— Supplied passage —
- - -
But there are some, particularly those freshmen that are new to this volley, going home for the holidays is uncharted territory and filled with a myriad of emotions and more questions than answers.
What’s changed? What’s the same? And what if home just doesn’t feel like home anymore?
During my first winter break, I was beyond excited to get home. I packed my bags and was ready to go and I was leaving on a jet plane (it’s a John Denver song; I’m painting a picture here, work with me).
That first couple of weeks were pretty close to what I’d expected: holiday bustle, family-time, friends, food. But that second couple of weeks…that’s when the energy really shifted.
While my parents’ home didn’t change much—my room wasn’t transformed into a study or sauna. Yet, the general daily routines I was accustomed to growing up were much the same, post-New Year, this weird feeling started to stir and swell in my stomach.
Home didn’t feel like my home any more. It felt like my parents’ and I was a foreign visitor. Whether we recognize it or not, we change a lot during that first semester.
- - -
— Written task —
Pick up the winter-break homecoming passage right after its last sentence and keep it going in the same voice. You won't need the data that comes next.

— Recorded data —
- - -
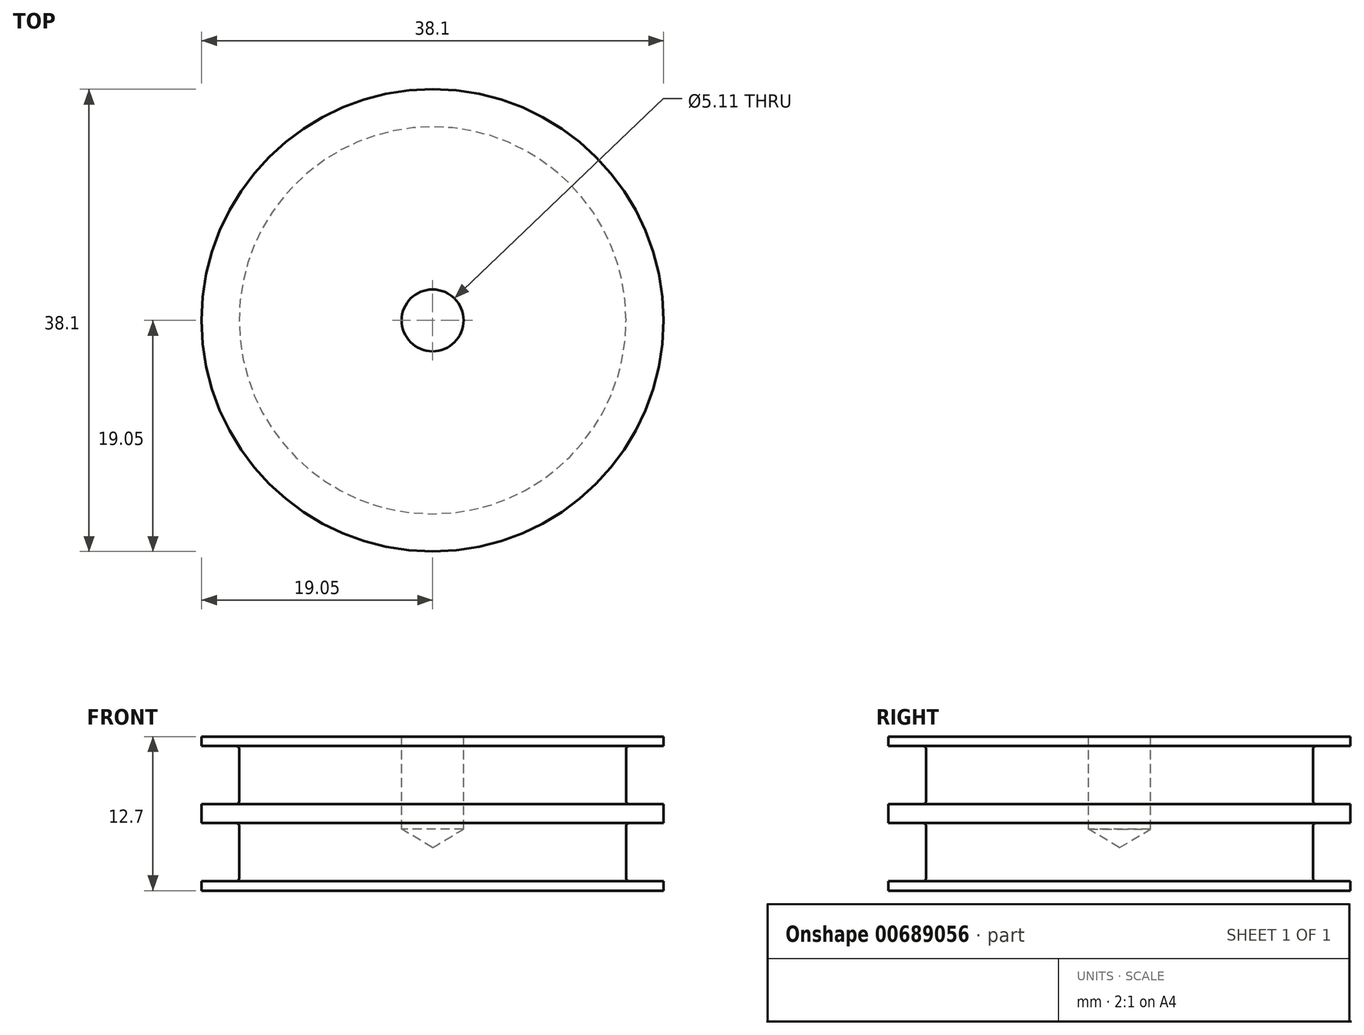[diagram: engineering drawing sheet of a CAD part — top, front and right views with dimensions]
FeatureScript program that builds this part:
- - -
— Exercise response —
Our relationships, friend circles, interests and sometimes even our belief systems make a 180. Growing up our parents have spent a great deal of time and energy knowing our every move and influencing if not outright making our decisions.
University is where we get to know ourselves by ourselves. Be gone parental dictatorships, curfews, and dietary restrictions! This is our time to really try new things and new versions of ourselves we might not otherwise in the presence of our families.
When we go home that first time, we start to see a difference in ourselves, our families, and our deeper understanding as well as perceptions of both.
One of the things I noticed right off the bat was how limiting my conversations with my parents had become. In high school, after school rattling off about my day, friends, and classes was an easy 30-min debriefing.
However, now, my parents found my new schedule—8 a.m. class,10 a.m. nap, noon, lunch, 1 p.m. class—odd, they didn’t know any of my friends, and the classes I was taking were almost as foreign as my new taste in music and art.
In other words, they didn’t know me anymore and I really didn’t haven’t the energy to get them up to speed.
Another thing that stuck out was how little they altered their schedules to my time home. After the holidays my parents were back at work as if my month long winter break didn’t count or wasn’t important enough to warrant a vacation.
Days at a time I’d find myself pacing the house looking for something to do (this was pre-cell phones and dial-up internet, bear with me). My
dorm friends were time zones away, and some of my high school friends were either too busy or we’d lost touch.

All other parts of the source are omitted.